@Article{ barnettburkett2001,
    author = {Jim Barnett and H. Clark Burkett},
    title = {The Forks of the Road Slave Market at Natchez},
    journal = {Journal of Mississippi History},
    volume = 63,
    number = 3,
    month = {Fall},
    pages = {169--187},
    year = 2001,

p. 170: Forks of the Road market located “at the busy intersection of Liberty Road and Washington Road about one mile east of downtown Natchez”; Liberty Road a.k.a. “Old Courthouse Road” or “Second Creek Road.”

p. 171: appears in maps as early as 1808, but expands dramatically after 1823.

Quotes extensively from Ingraham account in p. 172-177, provides detailed description of what the market may have looked like.

p. 178: Mentions the 1833 city ordinance requiring interstate traders to keep slaves outside city limits, which benefited business at Forks

p. 180: Also discusses some evidence that “character certificates” were offered (and sometimes required) as documentation for “imported slaves” from out of the state, housed in Adams County Record Book, at the Adams County Chancery Clerk’s Office.

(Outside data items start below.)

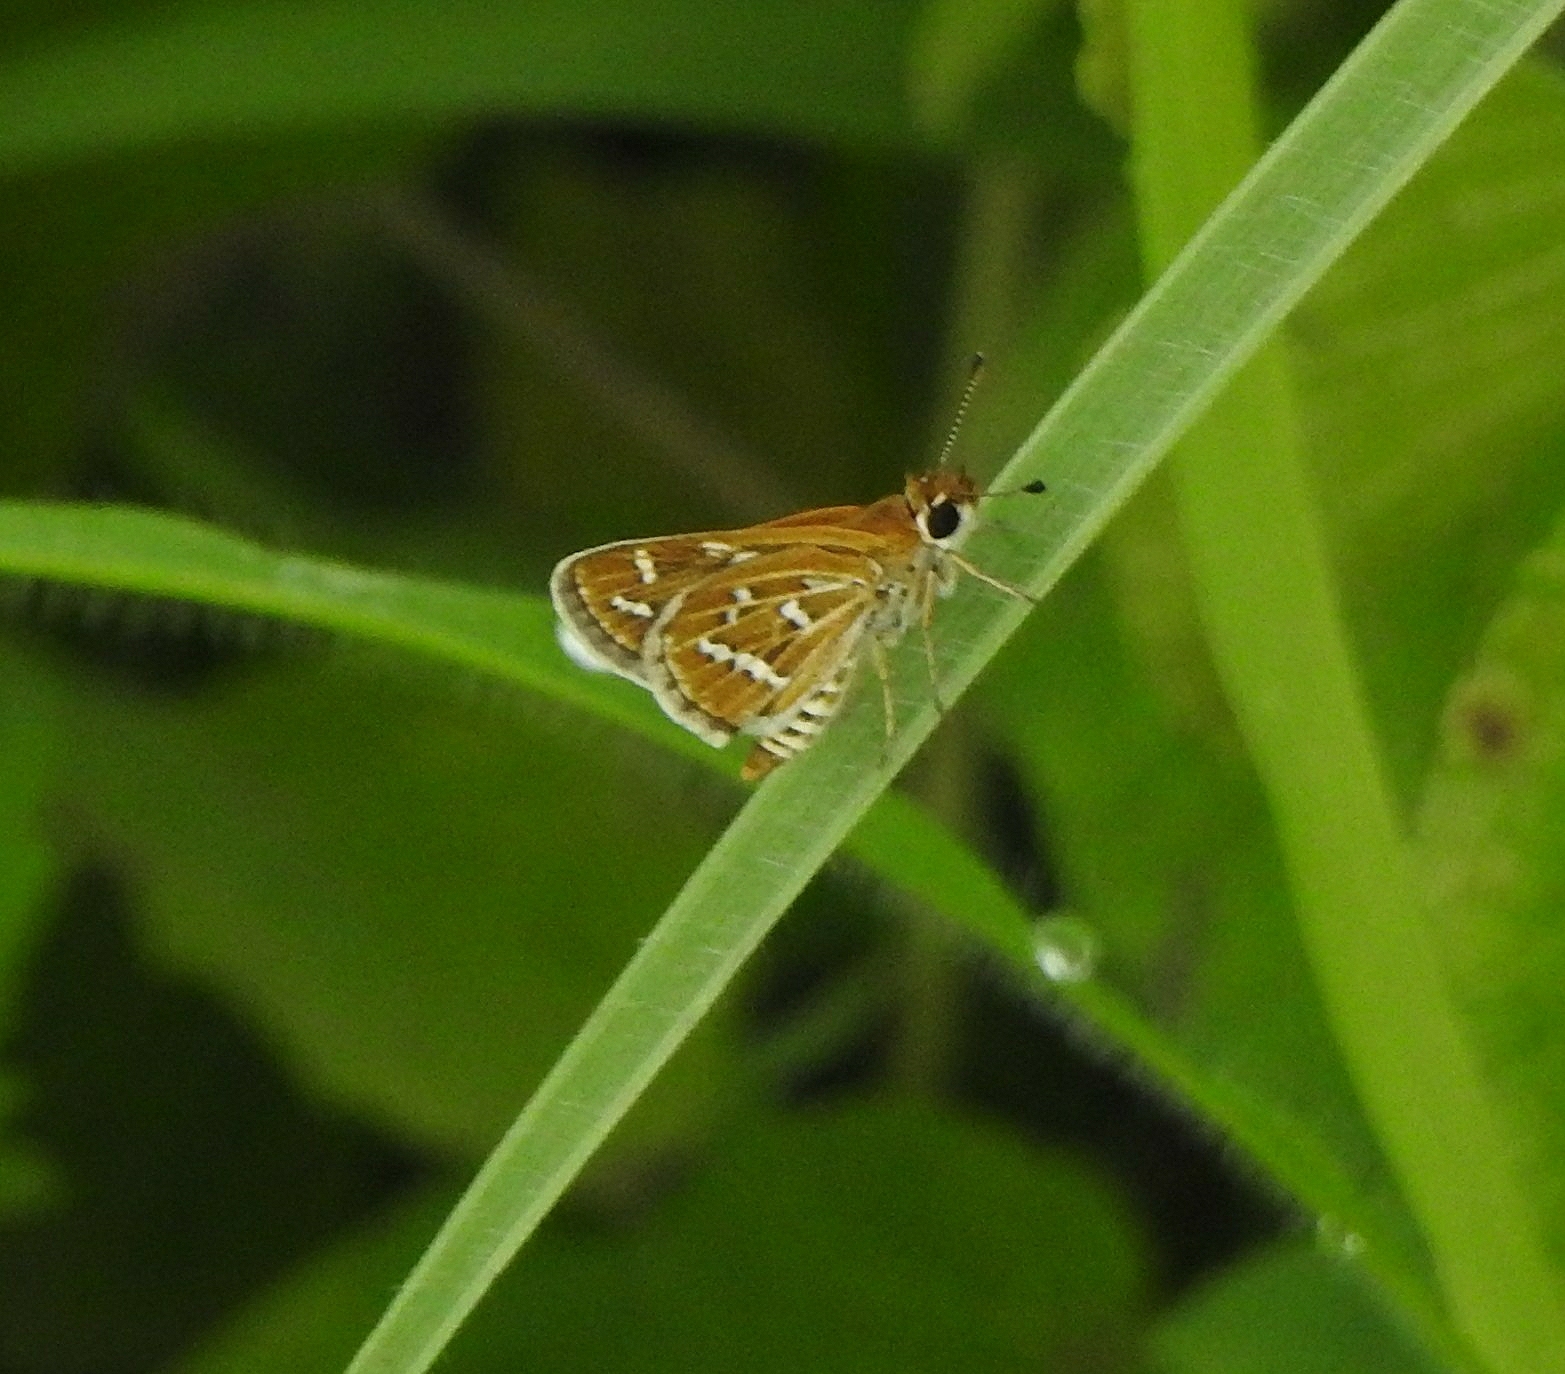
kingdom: Animalia
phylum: Arthropoda
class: Insecta
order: Lepidoptera
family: Hesperiidae
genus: Taractrocera
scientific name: Taractrocera maevius
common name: Common grass-dart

p. 181-182: Discusses coffles from Virginia to Natchez run regularly by traders named Franklin and Armfield, as well as shift to steamship transportation

p. 184-185: Griffin and Pullum mentioned as advertising that they had a lease at the Forks “for a term of years”

p. 185:

In January 1853 the Forks of the Road intersection was especially busy, with James and Griffin & Pullum sharing market space with another longtime interstate slave trader, R. H. Elam. Business at the market continued to boom during the 1850s.

p. 186: the market later became the site of a “contraband camp” during the Civil War, and is shown in an 1864 Civil War map.